### Supplied material
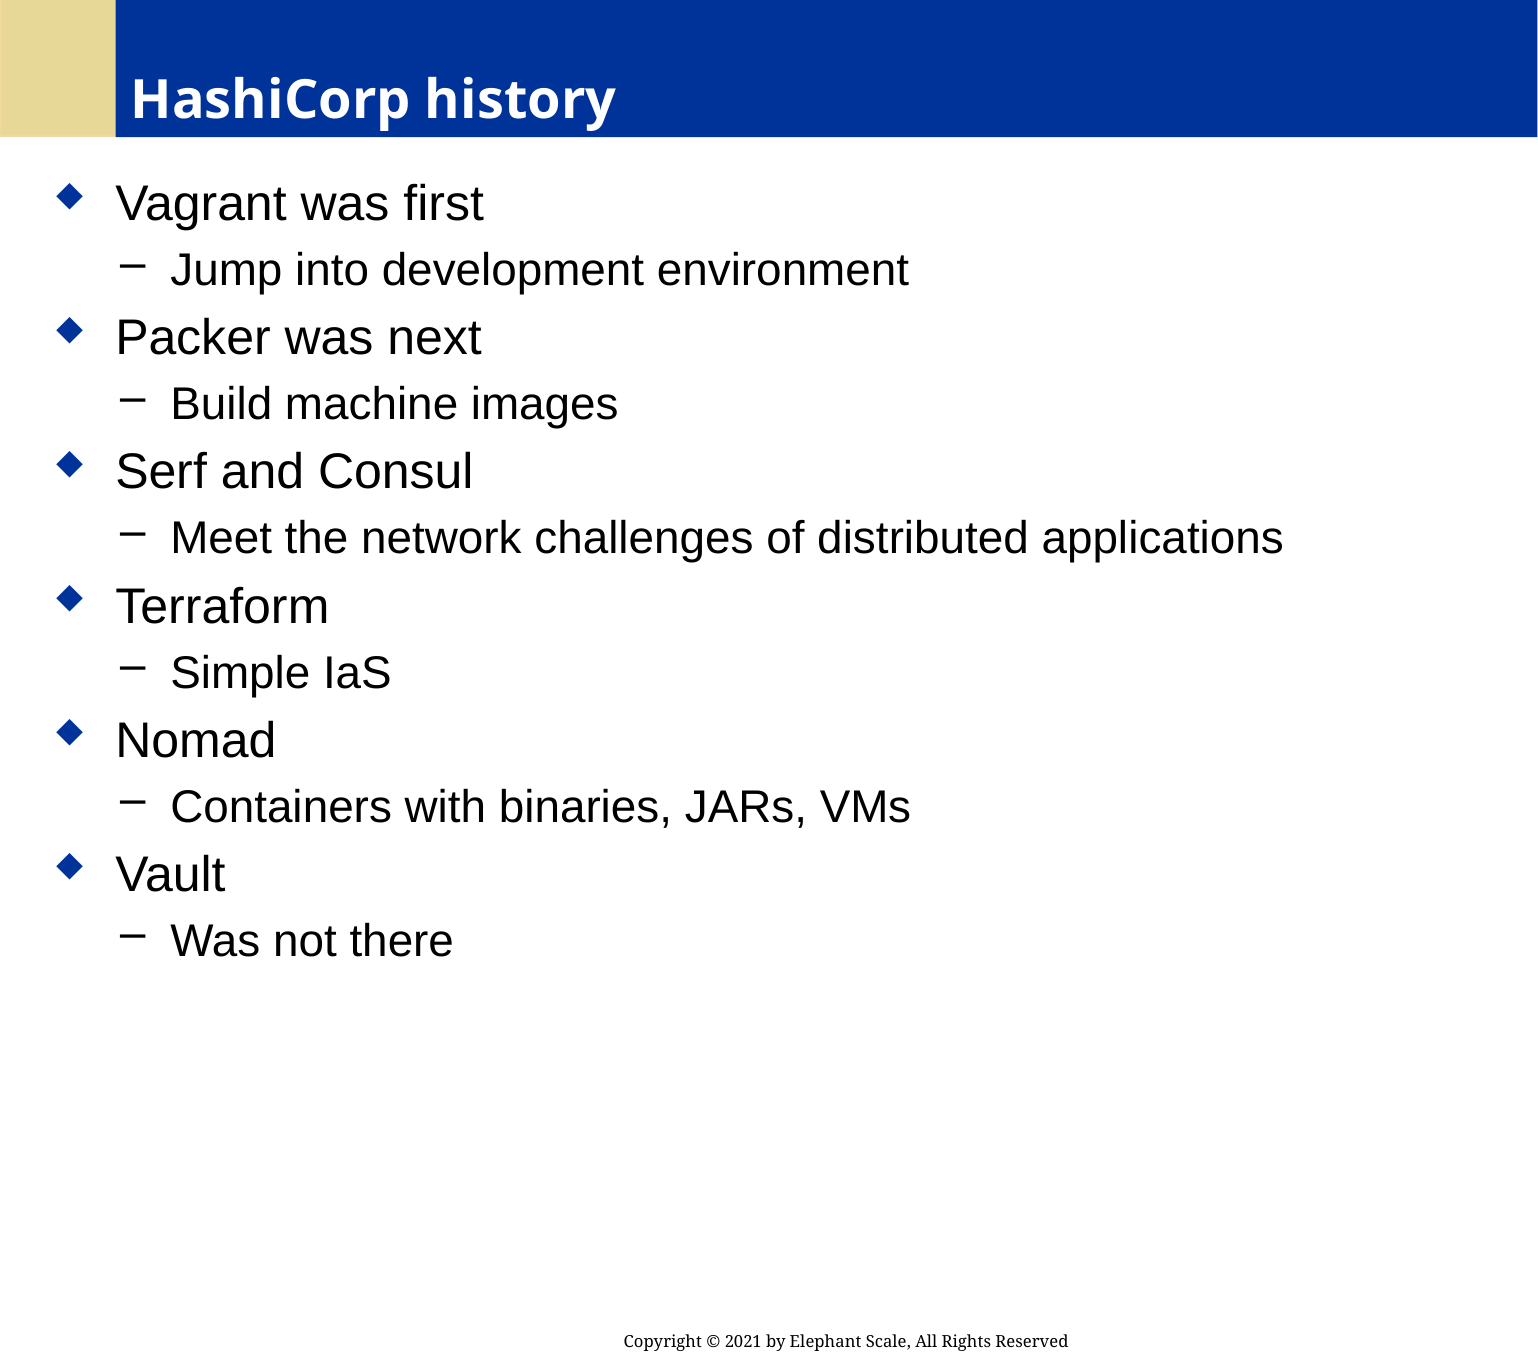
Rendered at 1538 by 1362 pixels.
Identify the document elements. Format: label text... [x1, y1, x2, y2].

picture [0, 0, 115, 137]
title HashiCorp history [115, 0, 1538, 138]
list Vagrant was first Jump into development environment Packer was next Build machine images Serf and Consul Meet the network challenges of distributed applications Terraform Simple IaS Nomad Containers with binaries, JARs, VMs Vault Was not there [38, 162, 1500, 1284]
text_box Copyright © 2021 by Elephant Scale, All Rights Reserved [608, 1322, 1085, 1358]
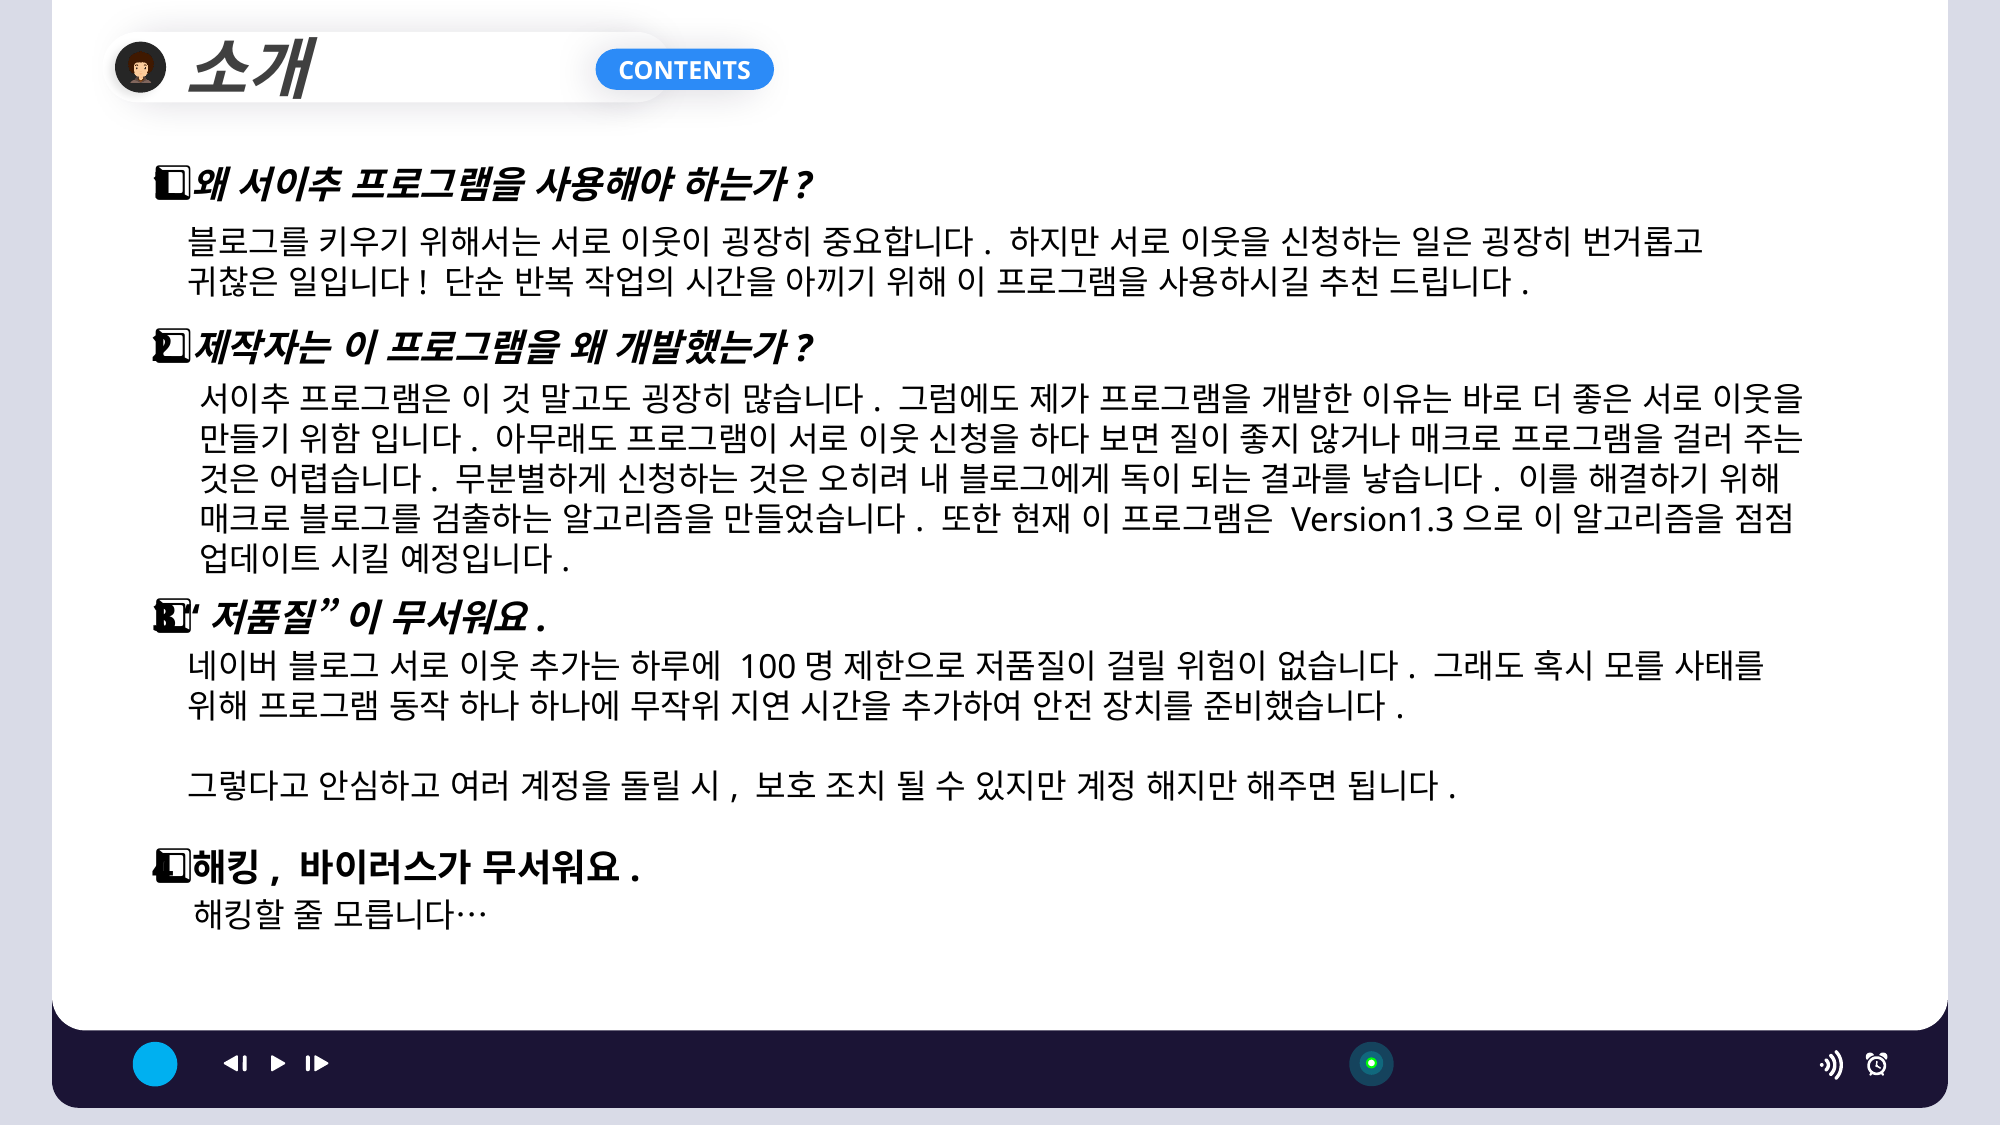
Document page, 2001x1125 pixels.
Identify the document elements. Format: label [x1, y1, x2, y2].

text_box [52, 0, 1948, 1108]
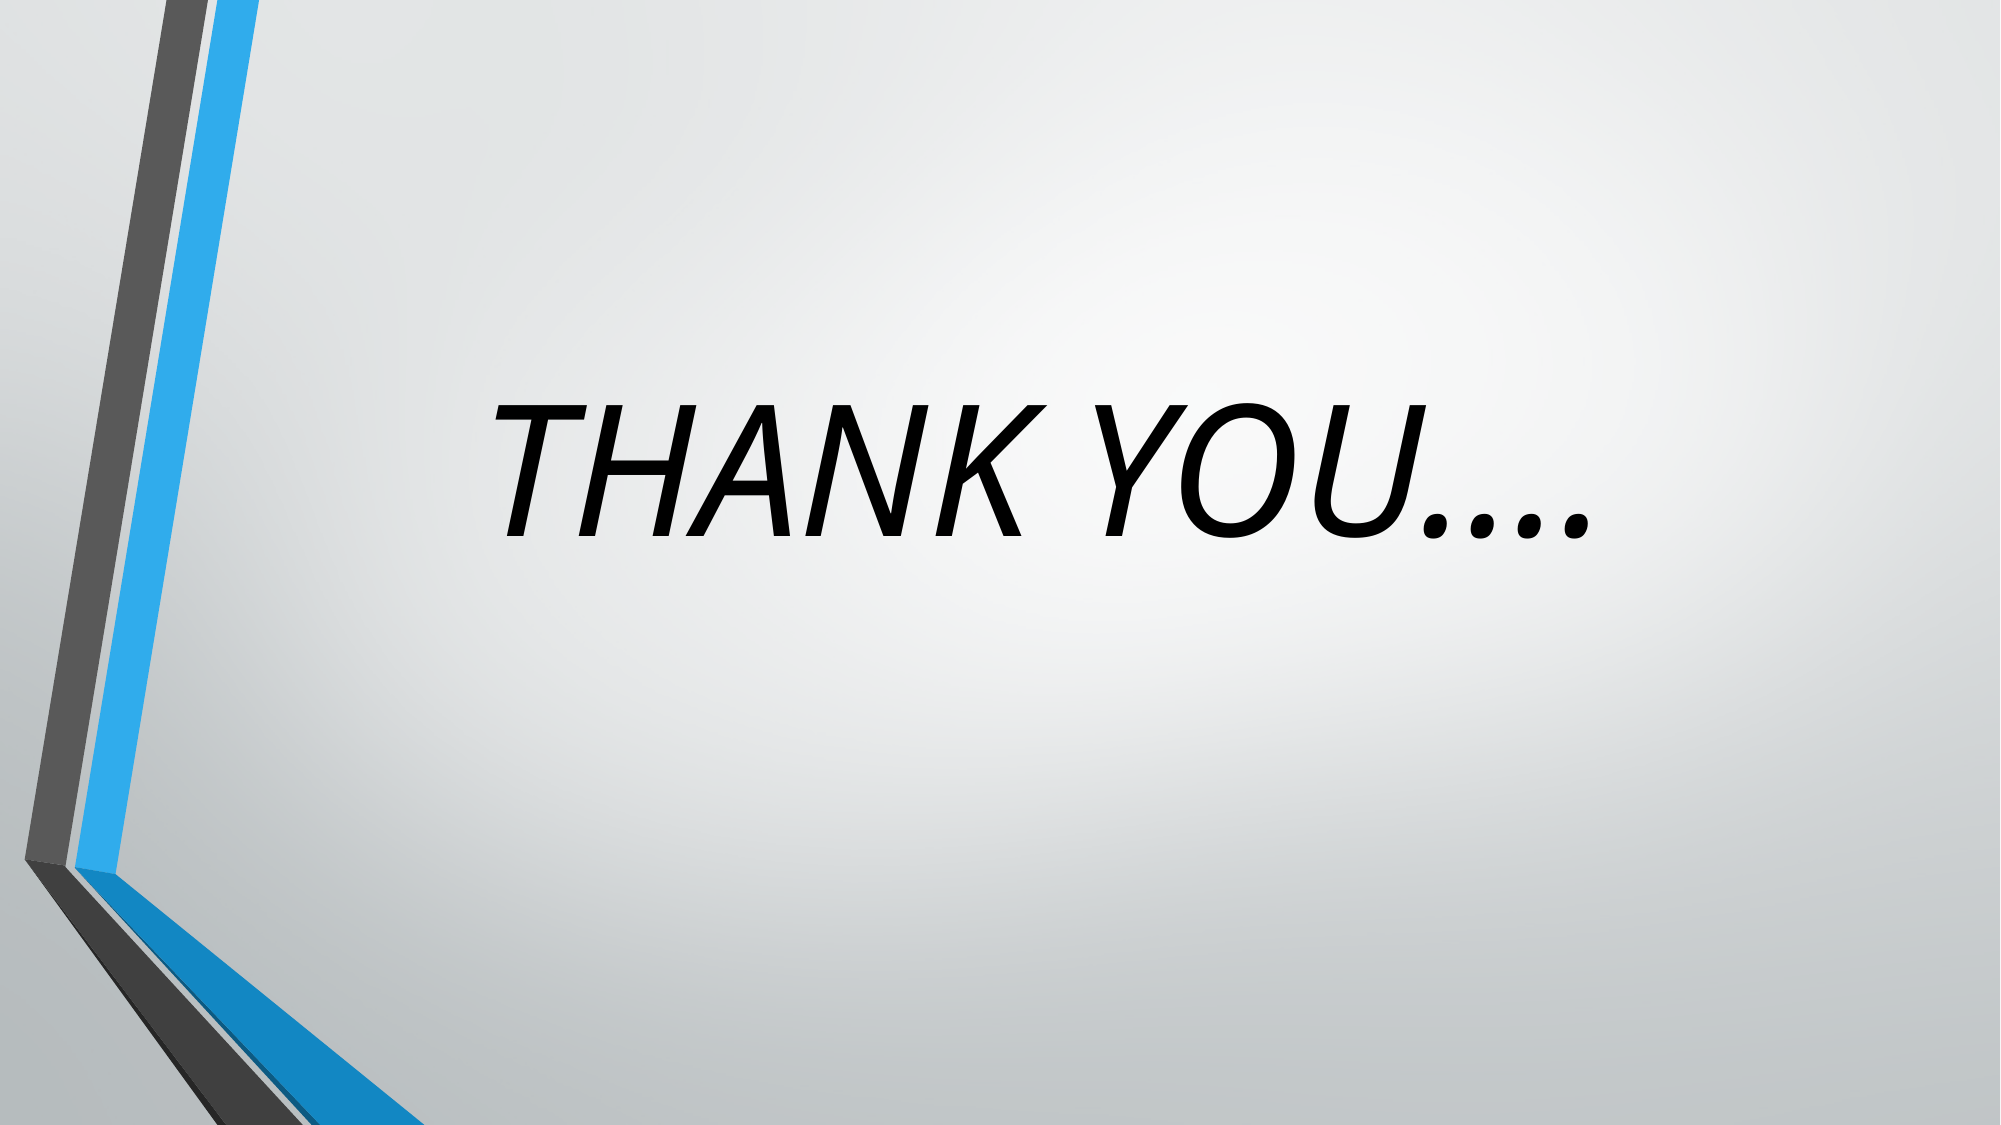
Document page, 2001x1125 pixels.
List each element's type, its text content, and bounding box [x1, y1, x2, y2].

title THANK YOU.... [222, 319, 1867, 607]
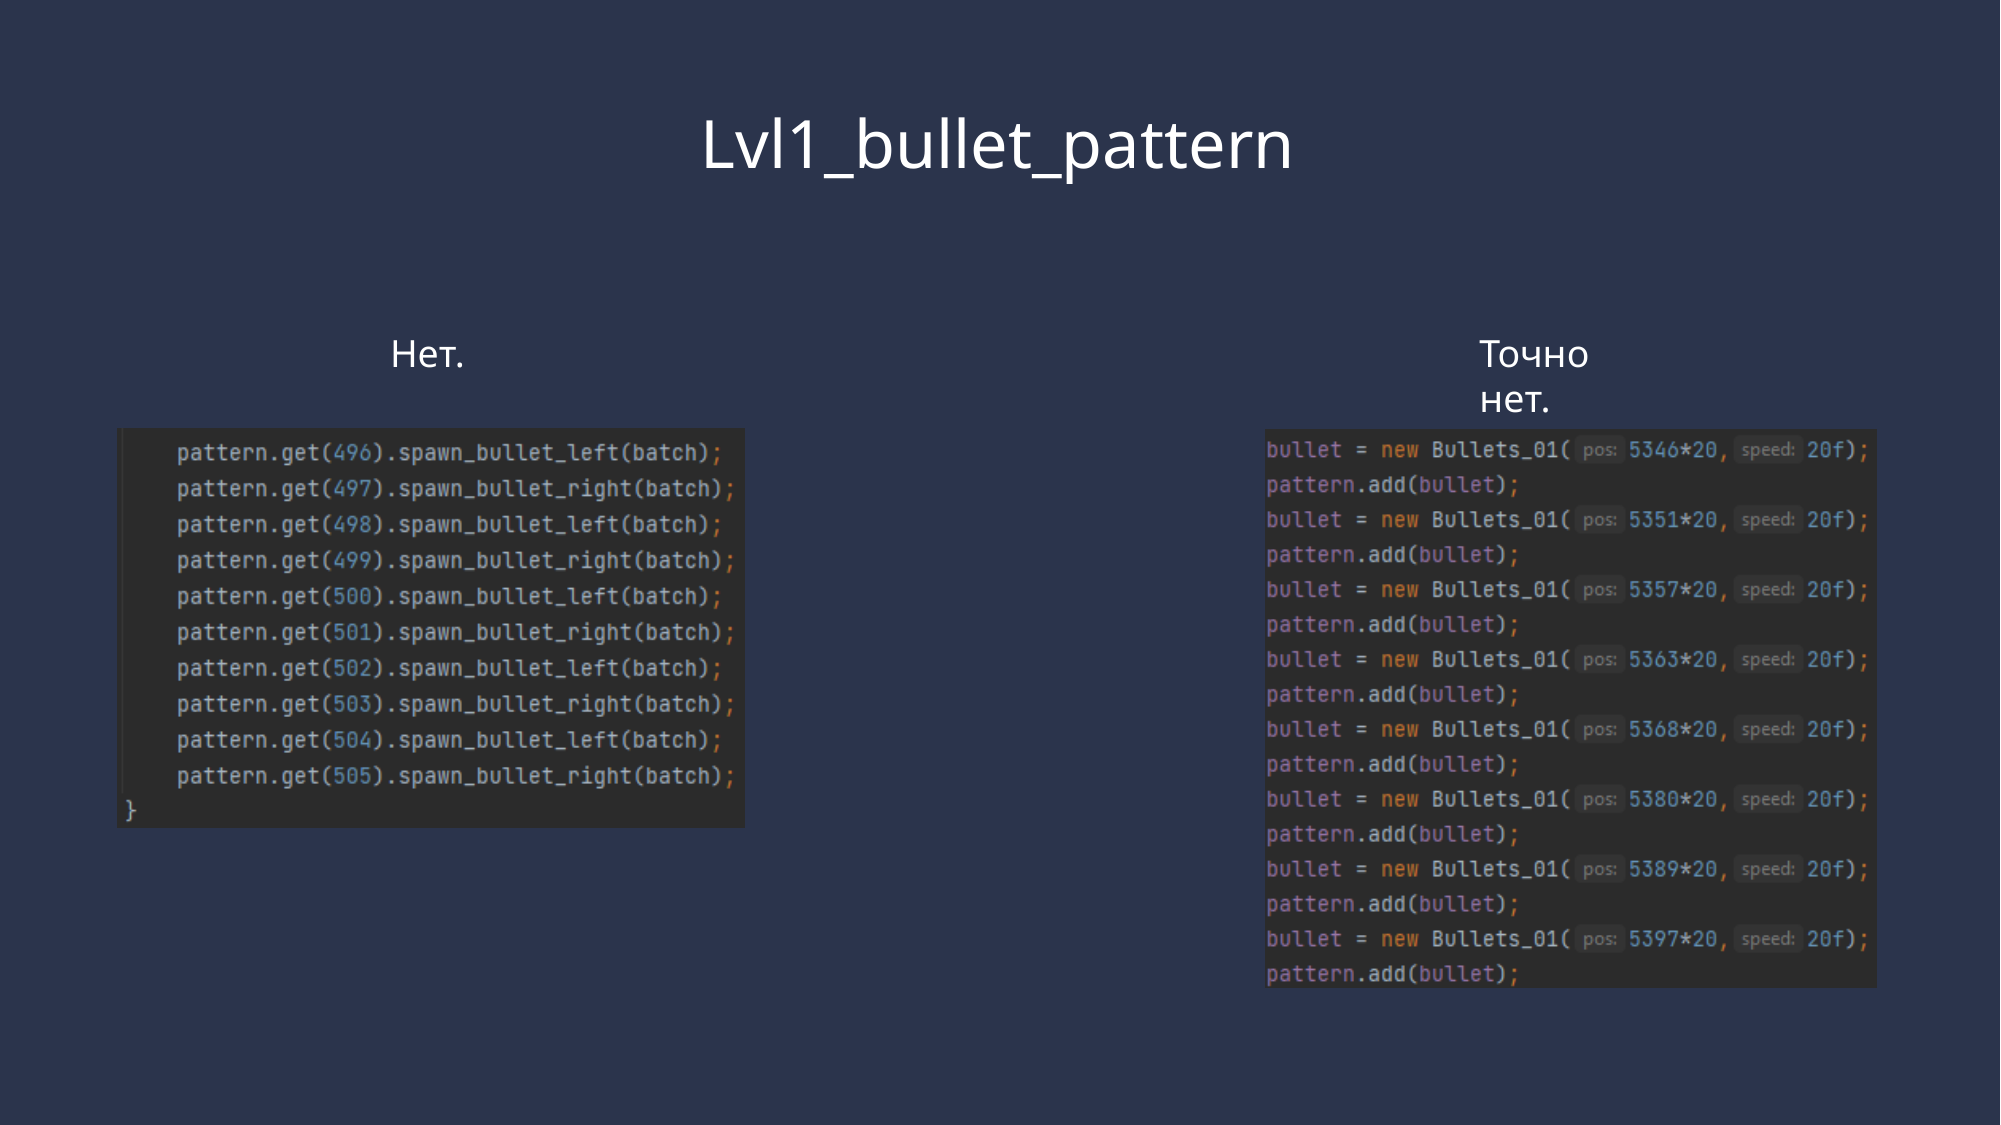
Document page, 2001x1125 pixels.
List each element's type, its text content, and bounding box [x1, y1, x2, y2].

### Exercise description
Your copy of the entries above must be exact and must not include pictures.

### Reply
Rendered at 1538 by 1362 pixels.
Identify the document elements. Format: label text... [x1, y1, x2, y2].

picture [0, 0, 115, 137]
title HashiCorp history [115, 0, 1538, 138]
list Vagrant was first Jump into development environment Packer was next Build machine images Serf and Consul Meet the network challenges of distributed applications Terraform Simple IaS Nomad Containers with binaries, JARs, VMs Vault Was not there [38, 162, 1500, 1284]
text_box Copyright © 2021 by Elephant Scale, All Rights Reserved [608, 1322, 1085, 1358]
Document page, 2001x1125 pixels.
Identify the document elements. Format: label [x1, y1, x2, y2].

text_box [52, 0, 1948, 1108]
Document page, 2001x1125 pixels.
List each element's type, its text content, and bounding box [x1, y1, x2, y2].

title THANK YOU.... [222, 319, 1867, 607]
Document page, 2001x1125 pixels.
List each element's type, its text content, and bounding box [x1, y1, x2, y2].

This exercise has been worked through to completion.